What our town has is unique: The library is more a reading room than a repository with technological aids; more a literary salon – although a loosely structured one – than a hushed space with little interaction among patrons.

Our library is located on the second floor of a solid brick building. On the lower level are a fudge shop and drugstore.

As you ascend to the second level from the door on the street, the smell of fudge and caramel permeates the stairwell. And just across the street is a cookie bakery, so that reading and sweet food are forever linked in the minds of patrons.

During my lifetime, I've been a card-carrying member of several small-town libraries – some adjoined to police stations, some to firehouses.

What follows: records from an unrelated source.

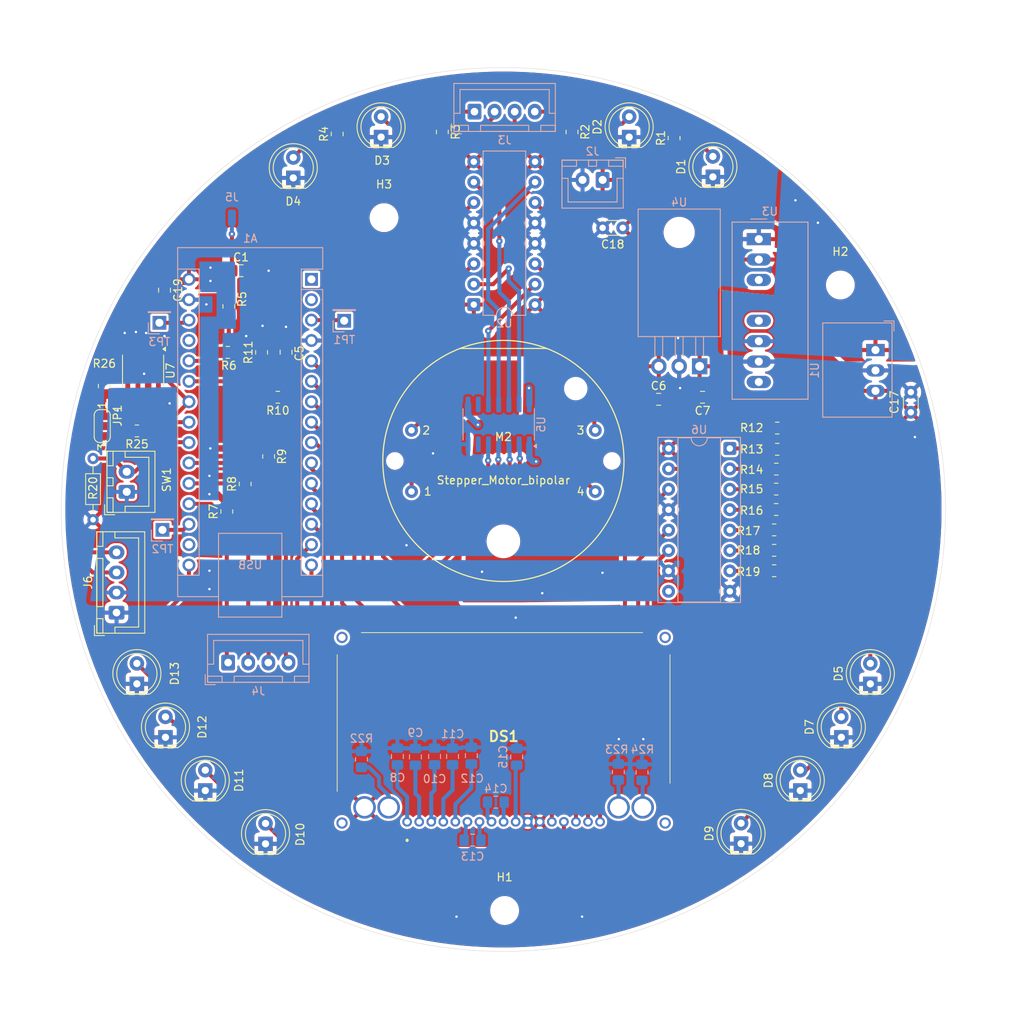
<source format=kicad_pcb>
(kicad_pcb
	(version 20241229)
	(generator "pcbnew")
	(generator_version "9.0")
	(general
		(thickness 1.6)
		(legacy_teardrops no)
	)
	(paper "A4")
	(layers
		(0 "F.Cu" signal)
		(2 "B.Cu" signal)
		(9 "F.Adhes" user "F.Adhesive")
		(11 "B.Adhes" user "B.Adhesive")
		(13 "F.Paste" user)
		(15 "B.Paste" user)
		(5 "F.SilkS" user "F.Silkscreen")
		(7 "B.SilkS" user "B.Silkscreen")
		(1 "F.Mask" user)
		(3 "B.Mask" user)
		(17 "Dwgs.User" user "User.Drawings")
		(19 "Cmts.User" user "User.Comments")
		(21 "Eco1.User" user "User.Eco1")
		(23 "Eco2.User" user "User.Eco2")
		(25 "Edge.Cuts" user)
		(27 "Margin" user)
		(31 "F.CrtYd" user "F.Courtyard")
		(29 "B.CrtYd" user "B.Courtyard")
		(35 "F.Fab" user)
		(33 "B.Fab" user)
		(39 "User.1" user)
		(41 "User.2" user)
		(43 "User.3" user)
		(45 "User.4" user)
	)
	(setup
		(stackup
			(layer "F.SilkS"
				(type "Top Silk Screen")
			)
			(layer "F.Paste"
				(type "Top Solder Paste")
			)
			(layer "F.Mask"
				(type "Top Solder Mask")
				(thickness 0.01)
			)
			(layer "F.Cu"
				(type "copper")
				(thickness 0.035)
			)
			(layer "dielectric 1"
				(type "core")
				(thickness 1.51)
				(material "FR4")
				(epsilon_r 4.5)
				(loss_tangent 0.02)
			)
			(layer "B.Cu"
				(type "copper")
				(thickness 0.035)
			)
			(layer "B.Mask"
				(type "Bottom Solder Mask")
				(thickness 0.01)
			)
			(layer "B.Paste"
				(type "Bottom Solder Paste")
			)
			(layer "B.SilkS"
				(type "Bottom Silk Screen")
			)
			(copper_finish "HAL SnPb")
			(dielectric_constraints no)
		)
		(pad_to_mask_clearance 0)
		(allow_soldermask_bridges_in_footprints no)
		(tenting front back)
		(pcbplotparams
			(layerselection 0x00000000_00000000_55555555_5755f5ff)
			(plot_on_all_layers_selection 0x00000000_00000000_00000000_00000000)
			(disableapertmacros no)
			(usegerberextensions no)
			(usegerberattributes yes)
			(usegerberadvancedattributes yes)
			(creategerberjobfile yes)
			(dashed_line_dash_ratio 12.000000)
			(dashed_line_gap_ratio 3.000000)
			(svgprecision 4)
			(plotframeref no)
			(mode 1)
			(useauxorigin no)
			(hpglpennumber 1)
			(hpglpenspeed 20)
			(hpglpendiameter 15.000000)
			(pdf_front_fp_property_popups yes)
			(pdf_back_fp_property_popups yes)
			(pdf_metadata yes)
			(pdf_single_document no)
			(dxfpolygonmode yes)
			(dxfimperialunits yes)
			(dxfusepcbnewfont yes)
			(psnegative no)
			(psa4output no)
			(plot_black_and_white yes)
			(sketchpadsonfab no)
			(plotpadnumbers no)
			(hidednponfab no)
			(sketchdnponfab yes)
			(crossoutdnponfab yes)
			(subtractmaskfromsilk no)
			(outputformat 1)
			(mirror no)
			(drillshape 0)
			(scaleselection 1)
			(outputdirectory "V1_Gerbers/")
		)
	)
	(net 0 "")
	(net 1 "/Data_Display_Controller/Bar_SER")
	(net 2 "/Data_Display_Controller/Fuel_A")
	(net 3 "/Data_Display_Controller/Tach_A2")
	(net 4 "GND")
	(net 5 "Net-(A1-B1)")
	(net 6 "unconnected-(A1-VUSB{slash}5V-Pad27)")
	(net 7 "/Data_Display_Controller/Tach_A3")
	(net 8 "/Data_Display_Controller/I2C SCL")
	(net 9 "/Data_Display_Controller/Speed_Pulse")
	(net 10 "/Data_Display_Controller/Button_A")
	(net 11 "/Data_Display_Controller/Tach_A1")
	(net 12 "/Data_Display_Controller/Fuel_B")
	(net 13 "Net-(A1-B0)")
	(net 14 "+9V")
	(net 15 "/Data_Display_Controller/Bar_RCLK")
	(net 16 "/Data_Display_Controller/Coolant")
	(net 17 "unconnected-(A1-D0{slash}RX-Pad2)")
	(net 18 "/Data_Display_Controller/Tach_A4")
	(net 19 "/Data_Display_Controller/SPI_CS(CS1B)")
	(net 20 "/Data_Display_Controller/SPI_SCK")
	(net 21 "unconnected-(A1-D1{slash}TX-Pad1)")
	(net 22 "Net-(A1-~{RESET})")
	(net 23 "/Data_Display_Controller/Bar_SRCLK")
	(net 24 "/Data_Display_Controller/A0")
	(net 25 "/Data_Display_Controller/I2C SDA")
	(net 26 "/Data_Display_Controller/COPI(MOSI)")
	(net 27 "/Data_Display_Controller/RPM_Pulse")
	(net 28 "/Data_Display_Controller/RES(RST)")
	(net 29 "unconnected-(A1-3V3-Pad17)")
	(net 30 "+5V")
	(net 31 "+12V")
	(net 32 "Net-(DS1-V0)")
	(net 33 "Net-(DS1-V1)")
	(net 34 "Net-(DS1-V2)")
	(net 35 "Net-(DS1-V3)")
	(net 36 "Net-(DS1-V4)")
	(net 37 "Net-(DS1-C2+)")
	(net 38 "Net-(DS1-C2-)")
	(net 39 "Net-(DS1-C1+)")
	(net 40 "Net-(DS1-C1-)")
	(net 41 "Net-(DS1-VOUT)")
	(net 42 "+3.3V")
	(net 43 "Net-(D1-A)")
	(net 44 "Net-(D2-A)")
	(net 45 "Net-(D3-A)")
	(net 46 "Net-(D4-A)")
	(net 47 "Net-(D5-A)")
	(net 48 "Net-(D7-A)")
	(net 49 "Net-(D8-A)")
	(net 50 "Net-(D9-A)")
	(net 51 "Net-(D10-A)")
	(net 52 "Net-(D11-A)")
	(net 53 "Net-(D12-A)")
	(net 54 "Net-(D13-A)")
	(net 55 "unconnected-(DS1-PadMH2)")
	(net 56 "unconnected-(DS1-PadMH4)")
	(net 57 "unconnected-(DS1-PadMH1)")
	(net 58 "unconnected-(DS1-PadMH3)")
	(net 59 "Net-(DS1-CATHODE_)")
	(net 60 "Net-(DS1-CATHODE_2)")
	(net 61 "Net-(DS1-CATHODE_1)")
	(net 62 "Net-(J3-Pin_4)")
	(net 63 "Net-(J3-Pin_3)")
	(net 64 "Net-(J3-Pin_1)")
	(net 65 "Net-(J3-Pin_2)")
	(net 66 "Net-(JP1-A)")
	(net 67 "Net-(JP1-B)")
	(net 68 "Net-(U6-QA)")
	(net 69 "Net-(U6-QB)")
	(net 70 "Net-(U6-QC)")
	(net 71 "Net-(U6-QD)")
	(net 72 "Net-(U6-QE)")
	(net 73 "Net-(U6-QF)")
	(net 74 "Net-(U6-QG)")
	(net 75 "Net-(U6-QH)")
	(net 76 "Net-(U2-1A)")
	(net 77 "Net-(U2-2Y)")
	(net 78 "Net-(U2-3Y)")
	(net 79 "Net-(U2-3A)")
	(net 80 "Net-(M2--)")
	(net 81 "Net-(U2-4Y)")
	(net 82 "Net-(U2-4A)")
	(net 83 "Net-(U2-2A)")
	(net 84 "unconnected-(U3-NC-Pad8)")
	(net 85 "unconnected-(U3-NC-Pad5)")
	(net 86 "unconnected-(U3-Remote-Pad3)")
	(net 87 "unconnected-(U5-NC-Pad9)")
	(net 88 "unconnected-(U5-NC-Pad6)")
	(net 89 "unconnected-(U6-QH&apos;-Pad9)")
	(net 90 "Net-(J5-Pin_1)")
	(net 91 "Net-(J4-Pin_4)")
	(footprint "LED_THT:LED_D5.0mm" (layer "F.Cu") (at 123.43525 125.27715 90))
	(footprint "Package_SO:SOIC-8_3.9x4.9mm_P1.27mm" (layer "F.Cu") (at 115.697 73.025 -90))
	(footprint "Resistor_SMD:R_0805_2012Metric_Pad1.20x1.40mm_HandSolder" (layer "F.Cu") (at 194.199 97.917 180))
	(footprint "Connector_JST:JST_XH_B2B-XH-A_1x02_P2.50mm_Vertical" (layer "F.Cu") (at 113.665 88.098 90))
	(footprint "Capacitor_SMD:C_0805_2012Metric_Pad1.18x1.45mm_HandSolder" (layer "F.Cu") (at 127.889 60.579))
	(footprint "Resistor_SMD:R_0805_2012Metric_Pad1.20x1.40mm_HandSolder" (layer "F.Cu") (at 114.935 80.518 180))
	(footprint "Resistor_SMD:R_0805_2012Metric_Pad1.20x1.40mm_HandSolder" (layer "F.Cu") (at 126.238 70.739))
	(footprint "Added_Footprints:Dial_Gauge_Reference_CBF600" (layer "F.Cu") (at 160.51925 90.297))
	(footprint "Resistor_SMD:R_0805_2012Metric_Pad1.20x1.40mm_HandSolder" (layer "F.Cu") (at 194.199 95.377 180))
	(footprint "Resistor_SMD:R_0805_2012Metric_Pad1.20x1.40mm_HandSolder" (layer "F.Cu") (at 126.111 90.551 90))
	(footprint "Added_Footprints:X27-168" (layer "F.Cu") (at 160.51925 84.25115 180))
	(footprint "Resistor_THT:R_Axial_DIN0204_L3.6mm_D1.6mm_P7.62mm_Horizontal" (layer "F.Cu") (at 109.474 91.567 90))
	(footprint "Resistor_SMD:R_0805_2012Metric_Pad1.20x1.40mm_HandSolder" (layer "F.Cu") (at 128.397 87.122 90))
	(footprint "Resistor_SMD:R_0805_2012Metric_Pad1.20x1.40mm_HandSolder" (layer "F.Cu") (at 194.453 87.757 180))
	(footprint "Capacitor_SMD:C_0805_2012Metric_Pad1.18x1.45mm_HandSolder" (layer "F.Cu") (at 133.48575 70.7175 -90))
	(footprint "LED_THT:LED_D5.0mm" (layer "F.Cu") (at 190.08485 131.88115 90))
	(footprint "LED_THT:LED_D5.0mm" (layer "F.Cu") (at 202.55625 118.64775 90))
	(footprint "Jumper:SolderJumper-3_P1.3mm_Open_RoundedPad1.0x1.5mm_NumberLabels" (layer "F.Cu") (at 110.617 79.913 -90))
	(footprint "Resistor_SMD:R_0805_2012Metric_Pad1.20x1.40mm_HandSolder" (layer "F.Cu") (at 181.753 44.069 90))
	(footprint "MountingHole:MountingHole_3.2mm_M3" (layer "F.Cu") (at 145.669 53.975))
	(footprint "LED_THT:LED_D5.0mm" (layer "F.Cu") (at 206.16305 111.99295 90))
	(footprint "Capacitor_SMD:C_0805_2012Metric_Pad1.18x1.45mm_HandSolder" (layer "F.Cu") (at 118.364 62.992 -90))
	(footprint "MountingHole:MountingHole_3.2mm_M3" (layer "F.Cu") (at 202.438 62.357))
	(footprint "MountingHole:MountingHole_3.2mm_M3" (layer "F.Cu") (at 160.671 140.208))
	(footprint "Resistor_SMD:R_0805_2012Metric_Pad1.20x1.40mm_HandSolder" (layer "F.Cu") (at 132.461 76.327 180))
	(footprint "LED_THT:LED_D5.0mm" (layer "F.Cu") (at 176.165 43.947 90))
	(footprint "Capacitor_SMD:C_0805_2012Metric_Pad1.18x1.45mm_HandSolder" (layer "F.Cu") (at 185.293 76.327 180))
	(footprint "Resistor_SMD:R_0805_2012Metric_Pad1.20x1.40mm_HandSolder" (layer "F.Cu") (at 139.843 43.561 90))
	(footprint "LED_THT:LED_D5.0mm" (layer "F.Cu") (at 145.304 43.947 90))
	(footprint "Capacitor_THT:C_Disc_D3.0mm_W1.6mm_P2.50mm" (layer "F.Cu") (at 175.367 55.245 180))
	(footprint "Resistor_SMD:R_0805_2012Metric_Pad1.20x1.40mm_HandSolder" (layer "F.Cu") (at 194.58 82.804 180))
	(footprint "Resistor_SMD:R_0805_2012Metric_Pad1.20x1.40mm_HandSolder" (layer "F.Cu") (at 152.924 43.307 -90))
	(footprint "Resistor_SMD:R_0805_2012Metric_Pad1.20x1.40mm_HandSolder" (layer "F.Cu") (at 194.469 85.26715 180))
	(footprint "LED_THT:LED_D5.0mm" (layer "F.Cu") (at 130.92825 131.90655 90))
	(footprint "Resistor_SMD:R_0805_2012Metric_Pad1.20x1.40mm_HandSolder" (layer "F.Cu") (at 194.199 92.837 180))
	(footprint "Resistor_SMD:R_0805_2012Metric_Pad1.20x1.40mm_HandSolder" (layer "F.Cu") (at 169.053 43.307 -90))
	(footprint "Resistor_SMD:R_0805_2012Metric_Pad1.20x1.40mm_HandSolder" (layer "F.Cu") (at 130.43775 70.739 90))
	(footprint "Resistor_SMD:R_0805_2012Metric_Pad1.20x1.40mm_HandSolder" (layer "F.Cu") (at 110.871 74.93 -90))
	(footprint "Resistor_SMD:R_0805_2012Metric_Pad1.20x1.40mm_HandSolder" (layer "F.Cu") (at 126.365 65.024 -90))
	(footprint "LED_THT:LED_D5.0mm" (layer "F.Cu") (at 114.92625 111.99295 90))
	(footprint "Connector_JST:JST_XH_B4B-XH-A_1x04_P2.50mm_Vertical" (layer "F.Cu") (at 112.395 103.131 90))
	(footprint "Resistor_SMD:R_0805_2012Metric_Pad1.20x1.40mm_HandSolder" (layer "F.Cu") (at 194.58 80.16175 180))
	(footprint "Added_Footprints:NHDC12832A1ZFSRGBFBW3V"
		(layer "F.Cu")
		(uuid "c5a3c4c6-a3ed-4cd7-a265-ca3706d9c28b")
		(at 148.54465 129.16615)
		(descr "NHD-C12832A1Z-FS(RGB)-FBW-3V-1")
		(tags "Display")
		(property "Reference" "DS1"
			(at 12 -10.625 0)
			(layer "F.SilkS")
			(uuid "336f955a-1242-4c63-87c9-92f99472ae87")
			(effects
				(font
					(size 1.27 1.27)
					(thickness 0.254)
				)
			)
		)
		(property "Value" "NHD-C12832A1Z-FS_RGB_-FBW-3V"
			(at 12 -10.625 0)
			(layer "F.SilkS")
			(hide yes)
			(uuid "75553974-40d7-4209-bc87-0d5d8c912600")
			(effects
				(font
					(size 1.27 1.27)
					(thickness 0.254)
				)
			)
		)
		(property "Datasheet" ""
			(at 0 0 0)
			(layer "F.Fab")
			(hide yes)
			(uuid "64b104d1-184b-4d52-800a-7f31a79cbd9c")
			(effects
				(font
					(si
... [976628 chars truncated]
</source>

But the best library combo is with a fudge shop.

The two women who alternate as librarians know nearly everyone who comes through the double doors. Instead of keeping a card in their possession, patrons have a card that remains in the drawer at the circulation desk.

When I moved to the area, I became No. 15,821. No number is ever retired, no card thrown out. When a book is checked out, the card in the sleeve at the back is slipped out and the borrower's number and due date written there. One of the librarians has come across book cards with her number (a three-digit one) and due dates in 1939.

When I've visited some of the lovely new libraries in nearby counties, I've been reminded of the supermarket experience of choosing your "product" and checking it out, or standing in line to have it checked out at a counter where the library employee is unlikely to comment on your choices.

These new libraries have high-ceilinged foyers, marble floors, intricate wood molding, and clerestory windows. But they don't have the patina of the past, the décor of nostalgia that calls one back to childhood Saturday mornings spent in a library.

Do these new public facilities with banks of computers have a faded globe on its stand, radiators hissing softly beneath the tall windows that look out on a wedge of harbor, or a sculpture of a cougar?

Do they have a grouping of chairs that resembles parlor furniture from the early 20th century? And do they have that object that is all but extinct: a card catalog with narrow oak drawers holding thousands of 3-by-5-inch cards?